TASK DIRECTIONS →
Without the pictures, repeat the listing character for character.
Start of MATERIAL FOR THIS TASK
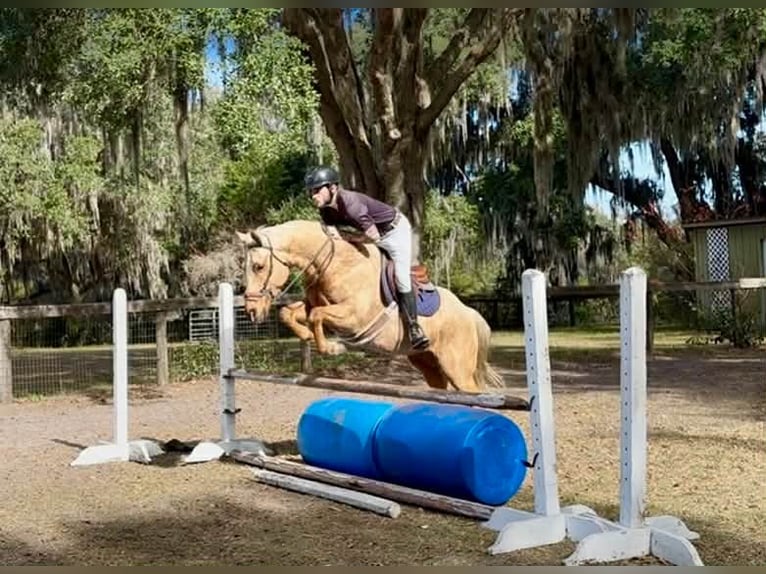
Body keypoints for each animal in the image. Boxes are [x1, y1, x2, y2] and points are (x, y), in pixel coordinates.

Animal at [235, 219, 505, 393]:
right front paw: (307, 336)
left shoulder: (353, 318)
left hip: (458, 368)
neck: (334, 263)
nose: (252, 311)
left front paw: (333, 348)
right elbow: (288, 313)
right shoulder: (313, 305)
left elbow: (317, 316)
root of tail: (469, 313)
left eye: (258, 266)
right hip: (429, 365)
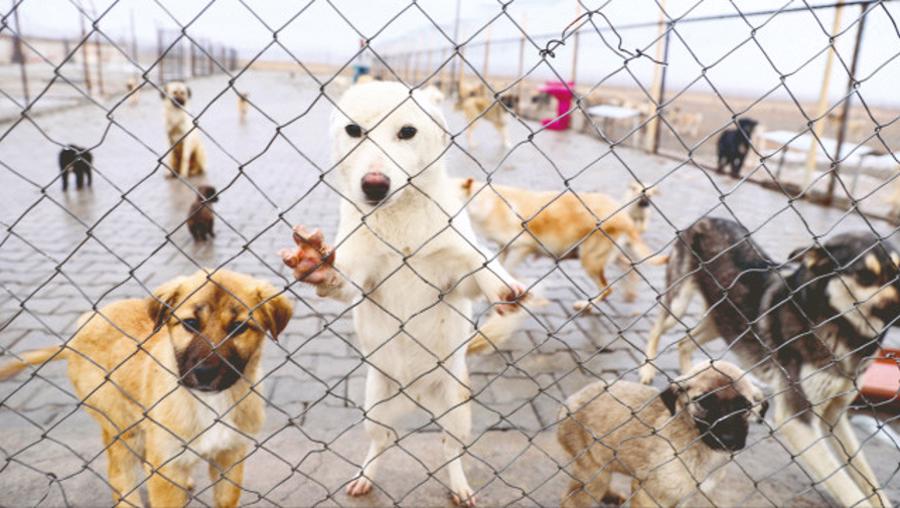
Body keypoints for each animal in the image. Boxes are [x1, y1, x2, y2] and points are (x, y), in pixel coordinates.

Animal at [0, 270, 292, 508]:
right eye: (190, 324)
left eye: (239, 327)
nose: (205, 373)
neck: (209, 402)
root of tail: (81, 328)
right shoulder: (166, 467)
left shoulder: (229, 457)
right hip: (120, 426)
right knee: (120, 476)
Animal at [458, 177, 660, 308]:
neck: (487, 202)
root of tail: (625, 218)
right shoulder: (504, 247)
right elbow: (497, 268)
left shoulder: (521, 248)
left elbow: (507, 269)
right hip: (607, 256)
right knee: (628, 268)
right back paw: (629, 293)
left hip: (590, 260)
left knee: (607, 289)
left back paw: (587, 305)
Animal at [564, 362, 768, 508]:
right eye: (704, 402)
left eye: (745, 407)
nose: (728, 440)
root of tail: (571, 400)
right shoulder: (648, 494)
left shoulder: (683, 497)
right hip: (592, 471)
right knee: (571, 499)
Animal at [640, 216, 900, 506]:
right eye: (866, 275)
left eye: (899, 271)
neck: (843, 329)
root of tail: (708, 218)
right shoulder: (797, 419)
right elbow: (848, 488)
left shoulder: (836, 415)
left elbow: (868, 479)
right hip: (679, 304)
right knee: (657, 328)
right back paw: (648, 370)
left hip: (722, 323)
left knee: (685, 342)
End of MATERIAL FOR THIS TASK
RESPONSE AREA →
Body keypoints for each animal in the image. Boxes are [x1, y1, x2, y2] and points are (x, y), in pixel coordinates.

Animal at [235, 219, 505, 393]:
right front paw: (307, 336)
left shoulder: (353, 318)
left hip: (458, 368)
neck: (334, 263)
nose: (252, 311)
left front paw: (333, 348)
right elbow: (288, 313)
right shoulder: (313, 305)
left elbow: (317, 316)
root of tail: (469, 313)
left eye: (258, 266)
right hip: (429, 365)
Body keypoints for each animal in the image. Boxes are [x1, y1, x2, y2] and points are (x, y), in pixel coordinates.

Animal at [0, 270, 292, 508]:
right eye: (190, 324)
left eye: (239, 327)
nose: (205, 373)
neck: (209, 402)
root of tail: (81, 328)
right shoulder: (166, 467)
left shoulder: (229, 457)
right hip: (120, 426)
right knee: (120, 476)
Animal at [458, 177, 660, 308]:
neck: (487, 202)
root of tail: (625, 218)
right shoulder: (504, 247)
right elbow: (497, 268)
left shoulder: (521, 248)
left elbow: (507, 269)
right hip: (607, 256)
right knee: (628, 268)
right back paw: (629, 293)
left hip: (590, 260)
left knee: (607, 289)
left back paw: (587, 305)
Animal at [564, 362, 768, 508]:
right eye: (704, 402)
left eye: (745, 407)
nose: (728, 440)
root of tail: (571, 400)
right shoulder: (648, 494)
left shoulder: (683, 497)
right hip: (592, 471)
right knee: (571, 499)
Animal at [640, 216, 900, 506]:
right eye: (866, 275)
left eye: (899, 271)
neck: (843, 329)
root of tail: (708, 218)
right shoulder: (797, 419)
right elbow: (848, 488)
left shoulder: (836, 415)
left elbow: (868, 479)
right hip: (679, 304)
right knee: (657, 328)
right back paw: (648, 370)
left hip: (722, 323)
left knee: (685, 342)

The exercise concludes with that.